09-26-2022, 05:36 PM
(09-25-2022, 09:01 AM)JuanjoGomez Wrote: Hola. Soy de España, y nací en 1960. (hoy 62).
Mi primer contacto con la programación fue en la escuela de farmacia con Fortran y tarjetas perforadas. Luego aprendí a programar básico con el ZX Spectrum y un colega de la universidad me enseñó ensamble. De ahí pasé a GWBasic, luego a QuickBasic, y desde que descubrí Qb64 he adaptado todos mis programas a él, y estoy encantado.
Similar to my story. Looks like many "of a certain age" started out with Fortran, and then Basic replaced Fortran in our lives. We used Fortran in college, on an IBM 1130 small mainframe, with punch cards. A whopping 8K of "core" RAM as I recall. The nice thing with the 1130 was that we students could run it ourselves, without having to turn in the card deck and come back later, as on the IBM 360 and 370.

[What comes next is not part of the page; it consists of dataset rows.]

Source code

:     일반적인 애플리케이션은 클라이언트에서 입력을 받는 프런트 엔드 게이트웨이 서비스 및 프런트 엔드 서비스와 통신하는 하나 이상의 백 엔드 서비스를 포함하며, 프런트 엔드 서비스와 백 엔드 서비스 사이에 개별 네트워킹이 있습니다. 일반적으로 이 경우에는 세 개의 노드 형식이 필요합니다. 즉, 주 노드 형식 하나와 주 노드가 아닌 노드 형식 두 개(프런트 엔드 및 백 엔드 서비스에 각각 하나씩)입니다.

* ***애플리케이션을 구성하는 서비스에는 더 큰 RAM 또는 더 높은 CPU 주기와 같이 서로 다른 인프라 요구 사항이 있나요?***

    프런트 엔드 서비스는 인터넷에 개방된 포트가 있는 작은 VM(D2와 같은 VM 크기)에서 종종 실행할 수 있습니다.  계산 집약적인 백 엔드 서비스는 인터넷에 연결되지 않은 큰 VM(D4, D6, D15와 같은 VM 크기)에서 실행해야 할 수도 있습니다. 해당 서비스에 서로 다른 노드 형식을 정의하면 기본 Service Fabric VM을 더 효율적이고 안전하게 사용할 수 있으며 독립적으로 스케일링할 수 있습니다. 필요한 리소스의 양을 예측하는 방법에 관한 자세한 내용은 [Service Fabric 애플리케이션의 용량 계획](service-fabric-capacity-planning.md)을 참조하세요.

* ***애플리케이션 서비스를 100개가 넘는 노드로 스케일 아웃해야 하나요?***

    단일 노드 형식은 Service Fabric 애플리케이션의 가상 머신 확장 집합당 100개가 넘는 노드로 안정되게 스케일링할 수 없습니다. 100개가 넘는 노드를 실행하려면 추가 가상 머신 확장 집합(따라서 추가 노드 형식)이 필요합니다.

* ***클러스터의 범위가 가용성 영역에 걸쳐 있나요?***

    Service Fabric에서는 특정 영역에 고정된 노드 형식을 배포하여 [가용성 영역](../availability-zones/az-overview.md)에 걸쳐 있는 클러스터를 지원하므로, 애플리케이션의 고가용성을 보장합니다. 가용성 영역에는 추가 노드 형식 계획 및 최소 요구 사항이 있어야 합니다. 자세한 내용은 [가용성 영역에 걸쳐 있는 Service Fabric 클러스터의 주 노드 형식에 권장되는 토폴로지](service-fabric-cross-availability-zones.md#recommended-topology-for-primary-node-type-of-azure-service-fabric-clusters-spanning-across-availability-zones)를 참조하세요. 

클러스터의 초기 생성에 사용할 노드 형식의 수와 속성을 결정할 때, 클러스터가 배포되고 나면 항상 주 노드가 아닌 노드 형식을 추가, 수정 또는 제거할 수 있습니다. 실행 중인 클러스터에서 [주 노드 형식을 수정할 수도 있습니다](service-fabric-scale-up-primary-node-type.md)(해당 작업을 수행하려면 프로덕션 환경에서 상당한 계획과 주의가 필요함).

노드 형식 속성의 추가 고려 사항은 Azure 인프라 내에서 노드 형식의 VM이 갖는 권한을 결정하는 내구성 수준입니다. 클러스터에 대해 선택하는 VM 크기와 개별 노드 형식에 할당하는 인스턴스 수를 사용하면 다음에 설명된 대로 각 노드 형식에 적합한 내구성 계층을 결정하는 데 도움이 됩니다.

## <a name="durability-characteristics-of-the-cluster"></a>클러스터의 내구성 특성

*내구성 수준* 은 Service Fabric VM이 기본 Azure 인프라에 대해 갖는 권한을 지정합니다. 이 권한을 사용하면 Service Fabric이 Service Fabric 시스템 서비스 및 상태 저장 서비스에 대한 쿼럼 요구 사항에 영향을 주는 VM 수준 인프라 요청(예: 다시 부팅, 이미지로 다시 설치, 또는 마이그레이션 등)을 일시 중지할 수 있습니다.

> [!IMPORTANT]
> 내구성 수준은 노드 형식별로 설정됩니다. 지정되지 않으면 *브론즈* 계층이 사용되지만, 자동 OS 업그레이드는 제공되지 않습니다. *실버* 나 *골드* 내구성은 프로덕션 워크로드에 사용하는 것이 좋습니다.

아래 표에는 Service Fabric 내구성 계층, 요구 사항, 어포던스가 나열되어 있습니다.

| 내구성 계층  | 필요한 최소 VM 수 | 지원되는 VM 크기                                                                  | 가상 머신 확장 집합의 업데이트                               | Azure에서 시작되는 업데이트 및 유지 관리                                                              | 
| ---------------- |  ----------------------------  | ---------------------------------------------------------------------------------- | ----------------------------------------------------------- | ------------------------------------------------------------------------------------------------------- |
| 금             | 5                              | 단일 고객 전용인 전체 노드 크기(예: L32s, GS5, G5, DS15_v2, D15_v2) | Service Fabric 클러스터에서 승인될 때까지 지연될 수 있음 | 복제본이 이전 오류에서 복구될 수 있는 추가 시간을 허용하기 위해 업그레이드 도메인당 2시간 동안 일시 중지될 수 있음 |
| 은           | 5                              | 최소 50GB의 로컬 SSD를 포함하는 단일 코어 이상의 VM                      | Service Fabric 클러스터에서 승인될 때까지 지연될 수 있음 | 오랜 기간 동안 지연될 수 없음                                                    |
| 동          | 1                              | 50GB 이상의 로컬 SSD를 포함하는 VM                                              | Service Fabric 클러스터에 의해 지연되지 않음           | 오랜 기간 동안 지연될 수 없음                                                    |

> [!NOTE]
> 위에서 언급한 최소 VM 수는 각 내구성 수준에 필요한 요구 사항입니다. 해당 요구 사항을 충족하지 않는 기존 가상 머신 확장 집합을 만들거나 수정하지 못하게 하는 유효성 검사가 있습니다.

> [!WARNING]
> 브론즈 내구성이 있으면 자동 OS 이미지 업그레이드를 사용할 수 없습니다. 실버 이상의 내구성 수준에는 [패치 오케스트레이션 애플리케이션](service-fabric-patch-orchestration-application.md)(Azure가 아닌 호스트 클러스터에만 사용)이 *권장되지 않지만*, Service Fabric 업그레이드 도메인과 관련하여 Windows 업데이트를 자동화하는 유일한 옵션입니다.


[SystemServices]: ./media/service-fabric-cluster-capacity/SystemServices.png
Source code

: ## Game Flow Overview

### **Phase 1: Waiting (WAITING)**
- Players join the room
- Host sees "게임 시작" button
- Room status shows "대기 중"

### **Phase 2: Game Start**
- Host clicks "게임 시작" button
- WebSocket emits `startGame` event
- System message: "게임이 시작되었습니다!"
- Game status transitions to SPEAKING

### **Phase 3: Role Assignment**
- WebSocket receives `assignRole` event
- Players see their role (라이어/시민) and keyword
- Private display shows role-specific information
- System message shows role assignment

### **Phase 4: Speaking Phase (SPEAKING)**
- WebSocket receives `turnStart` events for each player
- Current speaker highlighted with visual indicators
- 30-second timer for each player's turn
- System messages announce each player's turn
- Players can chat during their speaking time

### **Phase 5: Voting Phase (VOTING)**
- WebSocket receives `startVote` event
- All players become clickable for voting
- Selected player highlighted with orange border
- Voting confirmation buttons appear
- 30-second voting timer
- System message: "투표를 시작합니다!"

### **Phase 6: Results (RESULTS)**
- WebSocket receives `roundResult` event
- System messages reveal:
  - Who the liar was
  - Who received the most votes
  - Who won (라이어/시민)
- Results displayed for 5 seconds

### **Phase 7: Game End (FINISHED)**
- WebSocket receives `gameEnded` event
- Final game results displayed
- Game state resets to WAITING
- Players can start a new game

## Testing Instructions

Then in grad school, we remoted into some Burroughs mainframe off campus, and it used Basic. That's why I had to learn at least the basics of Basic. Then in my first real job after school, we actually remoted into that same mainframe, and still used Basic. And then at that same job, but at a remote site, came that nifty little HP 9830a, with the not so nifty HP Basic. Weird Basic, where variable names consisted of one letter and one number. One nice thing, it could do matrix math natively. And it was more or less a desktop PC. Cassette deck to store programs.
Then came IBM PCs, with built-in Advanced Basic, and soon QBasic, when DOS 5.0 came out. Then after that, in the Windows era, no more built-in QBasic, I found a nice QuickBasic 7.1 at some German software site, so I could keep using Basic, when others had moved to Pascal and such. Then with 64-bit CPUs, stubbornly stuck with QuickBasic, but had to run that over DosBox (which was okay but took a performance hit). Look for a better way, use my trusty search engine, came across QB64. Yay! Almost all my programs ran straight out of the box. Only a couple had minor fixable glitches, where I was taking some liberties before that QB64 nixed.
So aside from the really old programs that I didn't use anymore, I didn't even need to "adaptado todos mis programas." Although I did improve text and graphics display, with wide screen and more pixels allowable with QB64.